At this point, that is a no-brainer.

If the children had been removed, AJ would be alive.

The difficulty in this case, however, will come back to those terms, willful and wanton.

Defined, willful and wanton mean that the Acosta and his supervisor showed actual or deliberate intent to harm or that they showed an utter indifference to or conscious disregard for AJ’s safety and the safety of others.

McHenry County State’s Attorney Patrick Kenneally’s team will have to prove that Acosta and Polovin were willful and wanton in knowingly causing or permitting AJ’s life to be endangered and that Acosta and Polovin recklessly performed an act that caused great bodily harm to him.

The second part, the part about showing utter indifference, likely is their best chance to convict.

But that won’t be easy, like it’s easy to say that Acosta has no business remaining on the McHenry County Board.

Clearly, Acosta and Polovin made mistakes. They had a large caseload, more than they should have had. And they were not attentive enough in the details of this case, not unlike the casework done in so many of the DCFS cases in Illinois that have gone wrong over the years.

But these charges set a new precedent.

The difference between this case and that of the social workers for Gabriel Fernandez, featured in a Netflix series, is that those social workers allegedly falsified documents related to the case.

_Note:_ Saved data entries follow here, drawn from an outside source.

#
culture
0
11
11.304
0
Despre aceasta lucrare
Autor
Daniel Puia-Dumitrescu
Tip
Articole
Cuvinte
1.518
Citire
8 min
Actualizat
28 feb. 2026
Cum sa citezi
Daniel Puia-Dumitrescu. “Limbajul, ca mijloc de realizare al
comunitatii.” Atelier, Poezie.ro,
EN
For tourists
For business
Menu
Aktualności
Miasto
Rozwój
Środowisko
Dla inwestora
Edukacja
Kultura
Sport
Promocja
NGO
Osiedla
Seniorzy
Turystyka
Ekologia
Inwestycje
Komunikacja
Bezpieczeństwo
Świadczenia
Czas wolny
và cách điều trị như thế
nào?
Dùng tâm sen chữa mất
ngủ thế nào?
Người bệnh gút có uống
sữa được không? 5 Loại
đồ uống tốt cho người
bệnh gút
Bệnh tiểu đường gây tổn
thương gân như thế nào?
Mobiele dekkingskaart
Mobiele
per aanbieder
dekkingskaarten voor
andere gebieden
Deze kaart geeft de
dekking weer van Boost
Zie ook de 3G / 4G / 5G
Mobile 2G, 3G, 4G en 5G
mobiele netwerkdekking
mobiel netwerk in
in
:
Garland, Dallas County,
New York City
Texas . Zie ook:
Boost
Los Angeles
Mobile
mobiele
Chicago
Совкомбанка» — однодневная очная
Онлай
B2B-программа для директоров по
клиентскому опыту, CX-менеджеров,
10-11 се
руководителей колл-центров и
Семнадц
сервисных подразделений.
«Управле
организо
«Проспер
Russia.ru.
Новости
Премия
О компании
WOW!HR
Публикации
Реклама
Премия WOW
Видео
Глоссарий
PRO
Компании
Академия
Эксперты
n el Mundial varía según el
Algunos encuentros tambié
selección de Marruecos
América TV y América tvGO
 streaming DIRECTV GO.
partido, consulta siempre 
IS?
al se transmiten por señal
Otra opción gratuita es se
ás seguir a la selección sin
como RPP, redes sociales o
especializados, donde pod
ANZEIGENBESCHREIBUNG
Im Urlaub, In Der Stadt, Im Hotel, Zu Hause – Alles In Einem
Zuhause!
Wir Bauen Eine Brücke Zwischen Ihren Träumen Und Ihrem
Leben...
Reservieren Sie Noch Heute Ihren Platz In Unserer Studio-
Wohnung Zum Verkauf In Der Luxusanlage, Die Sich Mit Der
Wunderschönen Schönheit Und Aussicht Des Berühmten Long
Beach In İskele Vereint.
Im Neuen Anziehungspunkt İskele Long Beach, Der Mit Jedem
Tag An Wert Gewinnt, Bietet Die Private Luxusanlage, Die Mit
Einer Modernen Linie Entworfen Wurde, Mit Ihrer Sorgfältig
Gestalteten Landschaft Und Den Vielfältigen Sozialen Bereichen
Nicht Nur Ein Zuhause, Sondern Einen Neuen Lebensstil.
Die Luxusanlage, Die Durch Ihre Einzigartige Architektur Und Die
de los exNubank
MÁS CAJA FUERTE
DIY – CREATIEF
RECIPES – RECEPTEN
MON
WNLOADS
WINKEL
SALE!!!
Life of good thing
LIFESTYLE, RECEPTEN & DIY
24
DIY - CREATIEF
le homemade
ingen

Acosta and Polovin are not accused of that. They are just accused of being bad at their job – an essential job that is the last line of defense for children being abused – and having AJ Freund then die at the hands of at least one of his parents.

Did they screw up this case in a terrible, inexcusable and fatal way?

Yes.

Did they do it in a willful and wanton way?

That will be what a jury, in McHenry County or elsewhere if the case is moved, will have to ultimately decide.